* AUFGABE 1 *
Gib den Abschnitt über Wasserstoff in der Energiewende wortgetreu wieder, von „Die Rolle von“ bis einschließlich „im Wasserstoffdorf Bitterfeld-Wolfen.“.

* ZITIERTER ABSCHNITT *
┄┄┄┄┄┄┄┄┄┄┄┄┄┄┄┄┄┄┄┄

Die Rolle von Wasserstoff in der Energiewende

Im Zuge der Energiewende will Deutschland bis 2050 auf fossile Energieträger verzichten – somit auch auf Erdgas. Durch erneuerbare Energien erzeugter Wasserstoff soll es langfristig ersetzen. Das bringt neue Anforderungen mit sich: Wasserstoff ist das kleinste Element und kann sich somit leichter verflüchtigen als Erdgas. Zudem ist es im Gemisch mit Luft schnell entflammbar. Kann Wasserstoff trotzdem durch dieselben, bestehenden Kunststoffleitungen fließen?

Dieser Frage gehen die Wissenschaftler im Forschungsprojekt H2Infra nach. Sie ergründen den effizienten und sicheren Betrieb von Wasserstoffverteilnetzen im Wasserstoffdorf Bitterfeld-Wolfen.

┄┄┄┄┄┄┄┄┄┄┄┄┄┄┄┄┄┄┄┄

* DATEN *
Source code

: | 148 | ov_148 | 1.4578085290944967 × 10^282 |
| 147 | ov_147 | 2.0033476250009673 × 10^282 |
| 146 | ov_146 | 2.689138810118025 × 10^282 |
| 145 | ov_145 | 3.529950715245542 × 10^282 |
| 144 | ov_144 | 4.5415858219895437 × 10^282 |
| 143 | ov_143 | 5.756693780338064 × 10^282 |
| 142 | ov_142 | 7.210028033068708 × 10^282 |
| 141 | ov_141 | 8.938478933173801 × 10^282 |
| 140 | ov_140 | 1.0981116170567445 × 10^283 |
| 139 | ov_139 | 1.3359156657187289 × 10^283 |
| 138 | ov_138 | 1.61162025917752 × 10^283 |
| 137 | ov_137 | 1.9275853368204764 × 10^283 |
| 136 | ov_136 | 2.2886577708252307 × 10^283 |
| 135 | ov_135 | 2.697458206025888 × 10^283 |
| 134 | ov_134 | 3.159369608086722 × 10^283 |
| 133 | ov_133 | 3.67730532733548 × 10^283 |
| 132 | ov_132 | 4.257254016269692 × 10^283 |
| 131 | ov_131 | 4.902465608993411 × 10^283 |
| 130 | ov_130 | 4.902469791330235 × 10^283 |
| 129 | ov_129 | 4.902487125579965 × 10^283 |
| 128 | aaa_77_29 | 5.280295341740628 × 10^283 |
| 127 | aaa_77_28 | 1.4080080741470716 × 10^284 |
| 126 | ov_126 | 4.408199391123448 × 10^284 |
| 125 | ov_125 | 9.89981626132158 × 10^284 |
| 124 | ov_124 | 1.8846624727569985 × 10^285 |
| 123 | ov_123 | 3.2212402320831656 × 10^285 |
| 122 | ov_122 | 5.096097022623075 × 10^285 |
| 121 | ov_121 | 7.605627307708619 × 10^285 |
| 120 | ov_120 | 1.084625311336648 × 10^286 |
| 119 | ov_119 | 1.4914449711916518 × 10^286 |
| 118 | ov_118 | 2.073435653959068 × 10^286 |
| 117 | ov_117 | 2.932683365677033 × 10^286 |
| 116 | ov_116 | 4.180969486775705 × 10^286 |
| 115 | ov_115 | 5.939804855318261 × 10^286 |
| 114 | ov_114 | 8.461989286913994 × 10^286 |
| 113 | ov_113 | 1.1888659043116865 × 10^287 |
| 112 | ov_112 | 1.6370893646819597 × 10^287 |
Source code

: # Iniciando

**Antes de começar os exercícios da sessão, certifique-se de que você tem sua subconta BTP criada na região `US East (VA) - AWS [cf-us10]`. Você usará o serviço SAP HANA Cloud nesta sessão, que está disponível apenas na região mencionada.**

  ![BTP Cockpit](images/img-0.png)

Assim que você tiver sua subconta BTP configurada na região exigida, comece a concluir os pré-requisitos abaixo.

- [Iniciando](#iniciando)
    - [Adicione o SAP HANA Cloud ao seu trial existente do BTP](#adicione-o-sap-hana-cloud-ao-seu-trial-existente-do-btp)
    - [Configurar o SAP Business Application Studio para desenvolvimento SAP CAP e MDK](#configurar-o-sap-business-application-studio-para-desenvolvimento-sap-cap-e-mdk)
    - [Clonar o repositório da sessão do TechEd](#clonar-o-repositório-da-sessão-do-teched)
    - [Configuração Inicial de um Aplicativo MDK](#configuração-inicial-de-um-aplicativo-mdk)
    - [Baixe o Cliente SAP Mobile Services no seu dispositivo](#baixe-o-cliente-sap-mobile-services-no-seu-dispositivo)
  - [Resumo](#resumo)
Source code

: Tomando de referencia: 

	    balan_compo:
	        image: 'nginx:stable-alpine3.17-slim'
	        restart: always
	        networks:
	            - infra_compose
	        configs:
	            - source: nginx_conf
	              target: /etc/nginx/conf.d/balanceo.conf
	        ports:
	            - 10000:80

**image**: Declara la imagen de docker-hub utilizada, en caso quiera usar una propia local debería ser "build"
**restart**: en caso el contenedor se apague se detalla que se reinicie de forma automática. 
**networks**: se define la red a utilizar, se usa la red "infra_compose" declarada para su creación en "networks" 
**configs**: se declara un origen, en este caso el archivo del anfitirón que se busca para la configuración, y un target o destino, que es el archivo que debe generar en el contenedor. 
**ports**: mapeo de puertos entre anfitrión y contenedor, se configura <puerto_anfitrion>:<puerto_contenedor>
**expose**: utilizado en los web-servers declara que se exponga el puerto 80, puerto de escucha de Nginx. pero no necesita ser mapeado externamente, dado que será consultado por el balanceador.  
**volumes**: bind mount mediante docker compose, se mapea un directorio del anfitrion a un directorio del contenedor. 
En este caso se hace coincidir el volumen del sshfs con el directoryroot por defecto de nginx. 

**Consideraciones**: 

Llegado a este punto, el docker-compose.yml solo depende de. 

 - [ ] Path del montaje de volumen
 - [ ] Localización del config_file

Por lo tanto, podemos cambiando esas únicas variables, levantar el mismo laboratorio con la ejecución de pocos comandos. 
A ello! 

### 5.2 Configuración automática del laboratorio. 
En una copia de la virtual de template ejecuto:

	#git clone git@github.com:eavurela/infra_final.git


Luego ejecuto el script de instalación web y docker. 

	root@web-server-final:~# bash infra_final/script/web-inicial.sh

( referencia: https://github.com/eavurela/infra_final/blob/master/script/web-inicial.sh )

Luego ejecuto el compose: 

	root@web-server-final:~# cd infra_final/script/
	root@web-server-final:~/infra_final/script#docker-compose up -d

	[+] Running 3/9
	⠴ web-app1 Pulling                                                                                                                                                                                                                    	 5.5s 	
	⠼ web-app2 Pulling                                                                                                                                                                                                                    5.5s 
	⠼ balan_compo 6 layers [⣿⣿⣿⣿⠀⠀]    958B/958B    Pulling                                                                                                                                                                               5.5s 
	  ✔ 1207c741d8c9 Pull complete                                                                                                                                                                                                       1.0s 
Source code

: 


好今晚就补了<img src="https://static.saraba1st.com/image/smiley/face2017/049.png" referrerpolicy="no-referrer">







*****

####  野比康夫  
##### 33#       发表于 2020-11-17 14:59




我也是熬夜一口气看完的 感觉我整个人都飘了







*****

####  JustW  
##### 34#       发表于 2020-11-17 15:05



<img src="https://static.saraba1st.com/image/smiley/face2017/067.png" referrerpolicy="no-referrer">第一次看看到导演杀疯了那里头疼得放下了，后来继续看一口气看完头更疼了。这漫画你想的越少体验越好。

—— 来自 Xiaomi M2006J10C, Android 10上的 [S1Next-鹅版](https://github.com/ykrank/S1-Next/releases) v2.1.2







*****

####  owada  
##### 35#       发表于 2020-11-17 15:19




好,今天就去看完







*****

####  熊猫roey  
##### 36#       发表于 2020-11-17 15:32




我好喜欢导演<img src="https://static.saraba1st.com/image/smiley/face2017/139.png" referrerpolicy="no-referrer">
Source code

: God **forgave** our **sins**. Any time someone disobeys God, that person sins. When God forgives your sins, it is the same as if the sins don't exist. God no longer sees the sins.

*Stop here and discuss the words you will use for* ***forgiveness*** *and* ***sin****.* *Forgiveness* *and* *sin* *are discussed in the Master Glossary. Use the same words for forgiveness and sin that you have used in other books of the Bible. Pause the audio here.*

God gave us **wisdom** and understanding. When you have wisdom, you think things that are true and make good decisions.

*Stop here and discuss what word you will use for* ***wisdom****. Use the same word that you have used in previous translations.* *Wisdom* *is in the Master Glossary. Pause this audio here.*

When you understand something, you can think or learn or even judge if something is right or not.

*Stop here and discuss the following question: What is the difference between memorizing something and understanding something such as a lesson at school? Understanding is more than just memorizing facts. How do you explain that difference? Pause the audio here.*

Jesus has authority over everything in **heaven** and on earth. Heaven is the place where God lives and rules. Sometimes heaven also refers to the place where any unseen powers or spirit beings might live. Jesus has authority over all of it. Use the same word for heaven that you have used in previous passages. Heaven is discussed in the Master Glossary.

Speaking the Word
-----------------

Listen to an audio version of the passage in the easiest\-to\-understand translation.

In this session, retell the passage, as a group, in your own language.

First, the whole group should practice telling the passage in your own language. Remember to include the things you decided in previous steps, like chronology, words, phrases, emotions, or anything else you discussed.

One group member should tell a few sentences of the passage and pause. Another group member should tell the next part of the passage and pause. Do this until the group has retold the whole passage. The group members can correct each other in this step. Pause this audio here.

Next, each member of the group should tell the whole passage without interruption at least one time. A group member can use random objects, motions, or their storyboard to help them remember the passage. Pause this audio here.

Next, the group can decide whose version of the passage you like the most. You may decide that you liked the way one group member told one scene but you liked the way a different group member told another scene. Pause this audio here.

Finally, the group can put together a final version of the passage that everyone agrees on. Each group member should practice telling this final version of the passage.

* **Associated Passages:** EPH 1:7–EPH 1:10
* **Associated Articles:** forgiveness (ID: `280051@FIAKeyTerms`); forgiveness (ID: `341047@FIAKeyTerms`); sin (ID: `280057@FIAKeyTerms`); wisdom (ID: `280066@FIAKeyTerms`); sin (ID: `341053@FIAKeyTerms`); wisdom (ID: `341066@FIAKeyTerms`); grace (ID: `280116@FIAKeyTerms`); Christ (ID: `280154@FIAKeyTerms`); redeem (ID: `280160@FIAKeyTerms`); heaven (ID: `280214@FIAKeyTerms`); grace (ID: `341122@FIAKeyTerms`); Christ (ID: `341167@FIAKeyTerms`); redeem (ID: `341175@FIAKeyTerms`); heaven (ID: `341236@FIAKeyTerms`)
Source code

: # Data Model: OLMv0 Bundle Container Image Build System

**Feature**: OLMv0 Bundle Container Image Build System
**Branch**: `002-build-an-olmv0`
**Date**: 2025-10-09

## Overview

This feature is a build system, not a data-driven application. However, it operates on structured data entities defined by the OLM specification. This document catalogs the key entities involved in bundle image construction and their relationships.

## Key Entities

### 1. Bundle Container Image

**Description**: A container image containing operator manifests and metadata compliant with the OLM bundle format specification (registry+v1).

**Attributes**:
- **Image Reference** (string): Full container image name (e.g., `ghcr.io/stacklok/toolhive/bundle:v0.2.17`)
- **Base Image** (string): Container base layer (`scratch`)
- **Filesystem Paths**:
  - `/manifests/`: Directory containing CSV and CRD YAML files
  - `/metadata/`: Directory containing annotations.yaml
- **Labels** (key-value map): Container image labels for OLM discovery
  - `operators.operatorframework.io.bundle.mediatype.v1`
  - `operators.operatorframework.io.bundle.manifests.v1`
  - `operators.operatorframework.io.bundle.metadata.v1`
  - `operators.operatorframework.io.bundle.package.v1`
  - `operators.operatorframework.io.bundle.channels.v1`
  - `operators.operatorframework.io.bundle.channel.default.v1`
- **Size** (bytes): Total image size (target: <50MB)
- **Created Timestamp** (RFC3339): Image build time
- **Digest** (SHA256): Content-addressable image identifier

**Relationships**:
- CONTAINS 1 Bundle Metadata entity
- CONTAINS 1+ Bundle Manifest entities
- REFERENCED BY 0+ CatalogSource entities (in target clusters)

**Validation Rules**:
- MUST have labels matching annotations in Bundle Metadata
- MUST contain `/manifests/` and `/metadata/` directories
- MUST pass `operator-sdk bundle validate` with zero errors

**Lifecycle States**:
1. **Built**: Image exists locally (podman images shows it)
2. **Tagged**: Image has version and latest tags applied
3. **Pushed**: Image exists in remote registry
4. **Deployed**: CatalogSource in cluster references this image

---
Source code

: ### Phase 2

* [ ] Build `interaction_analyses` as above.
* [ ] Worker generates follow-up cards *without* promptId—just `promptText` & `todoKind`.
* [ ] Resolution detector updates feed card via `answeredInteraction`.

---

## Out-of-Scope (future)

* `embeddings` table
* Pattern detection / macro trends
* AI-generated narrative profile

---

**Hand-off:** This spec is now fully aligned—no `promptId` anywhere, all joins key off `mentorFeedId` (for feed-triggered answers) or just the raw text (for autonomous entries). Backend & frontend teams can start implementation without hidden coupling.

┄┄┄┄┄┄┄┄┄┄┄┄┄┄┄┄┄┄┄┄

* AUFGABE 2 *
Zitiere aus den Datensätzen oben die Zeilen von der Zeile mit „## Overview“ bis einschließlich der Zeile mit „### 1. Bundle Container Image“.

* ERGEBNIS 1 *
Die Rolle von Wasserstoff in der Energiewende

Im Zuge der Energiewende will Deutschland bis 2050 auf fossile Energieträger verzichten – somit auch auf Erdgas. Durch erneuerbare Energien erzeugter Wasserstoff soll es langfristig ersetzen. Das bringt neue Anforderungen mit sich: Wasserstoff ist das kleinste Element und kann sich somit leichter verflüchtigen als Erdgas. Zudem ist es im Gemisch mit Luft schnell entflammbar. Kann Wasserstoff trotzdem durch dieselben, bestehenden Kunststoffleitungen fließen?

Dieser Frage gehen die Wissenschaftler im Forschungsprojekt H2Infra nach. Sie ergründen den effizienten und sicheren Betrieb von Wasserstoffverteilnetzen im Wasserstoffdorf Bitterfeld-Wolfen.

* ERGEBNIS 2 *
## Overview

This feature is a build system, not a data-driven application. However, it operates on structured data entities defined by the OLM specification. This document catalogs the key entities involved in bundle image construction and their relationships.

## Key Entities

### 1. Bundle Container Image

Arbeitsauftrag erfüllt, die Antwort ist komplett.